We cannot take the complexity out of global financial markets or world politics.
But we can make a (small) contribution.
We are convinced that private funds must flow into new, sustainable companies, projects and services. This is how projects and innovations are financed that might not have received funding from large investors.
We are democratizing the energy transition and meeting the challenges of climate change. And the desire in society to do just that is great.
For us, impact investing means:
We shift the balance of power from a few big players to many who can have a say and earn a share. Through their small and large investments in a crowd investing, we minimize the risk for individuals.
We disclose everything: Investor:s can track what happens with their money at any time: We make generated energy, avoided CO2 emissions and the current return directly visible. We also achieve this by cutting out middlemen. This allows us not only to reduce costs, but also to disclose fee structures and, in short, to create transparency.
Share, Care & Change
The realization that sustainable investments are not at odds with returns and do not have to be accompanied by higher fees is the first step toward reviewing one’s own portfolio. But selecting suitable investments with a focus on their (sustainable) impact is not easy.

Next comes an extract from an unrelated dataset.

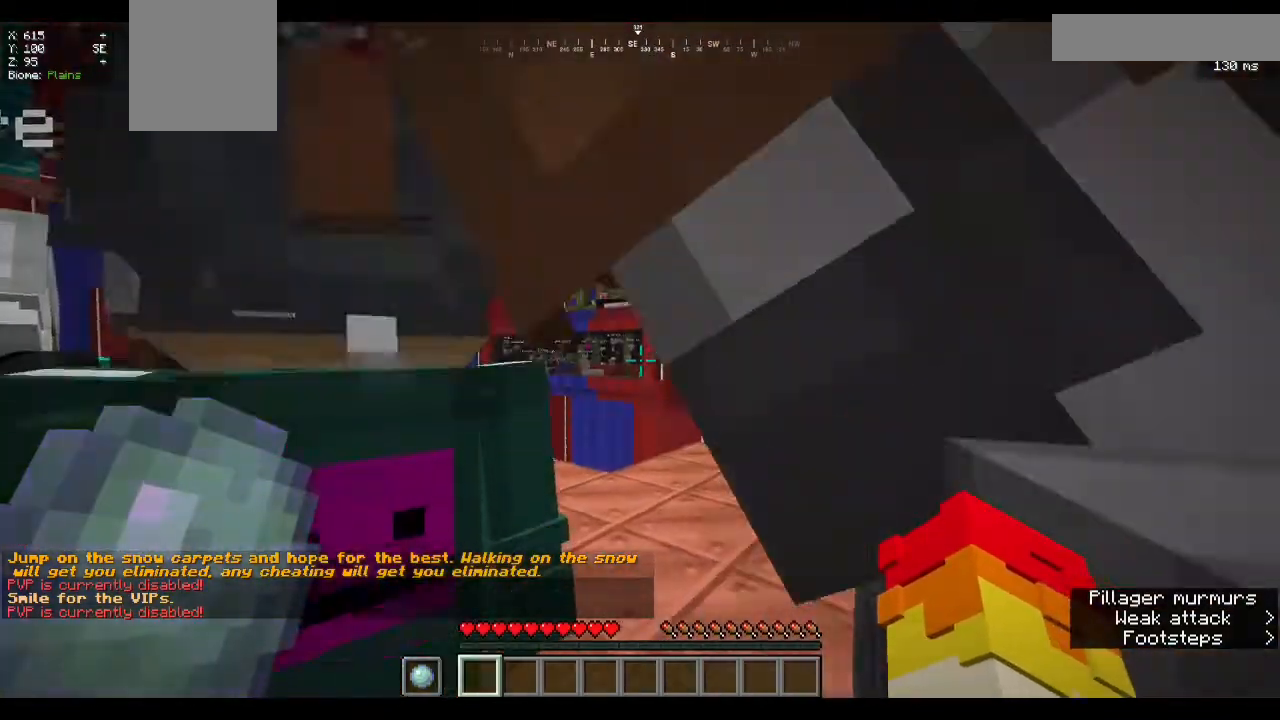
{"keys": [], "mouse": [], "events": []}
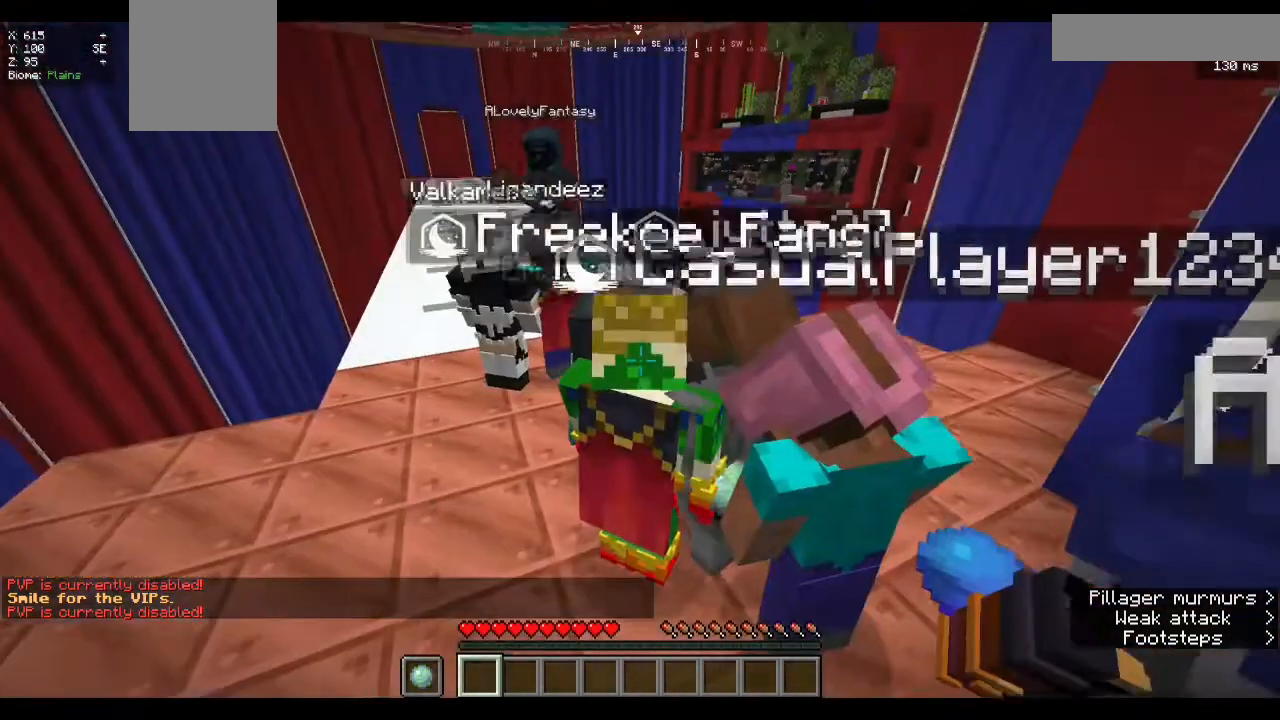
{"keys": [], "mouse": [], "events": []}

The term “impact investing” is not protected and — just like the term sustainability — is used in very different ways. What is important here is the highest possible level of transparency. The more directly an investment can be made, the better. For investors: the more possibilities there are to take the investment into their own hands and to control the risk diversification themselves, the more they should consider this possibility.
Being able to manage the respective investments themselves, while active funds cost fees and ETFs are often not very strict when it comes to sustainability criteria, puts the crown on impact investment. Those who can directly enter and participate in sustainable projects, startups and innovators are preparing for the future.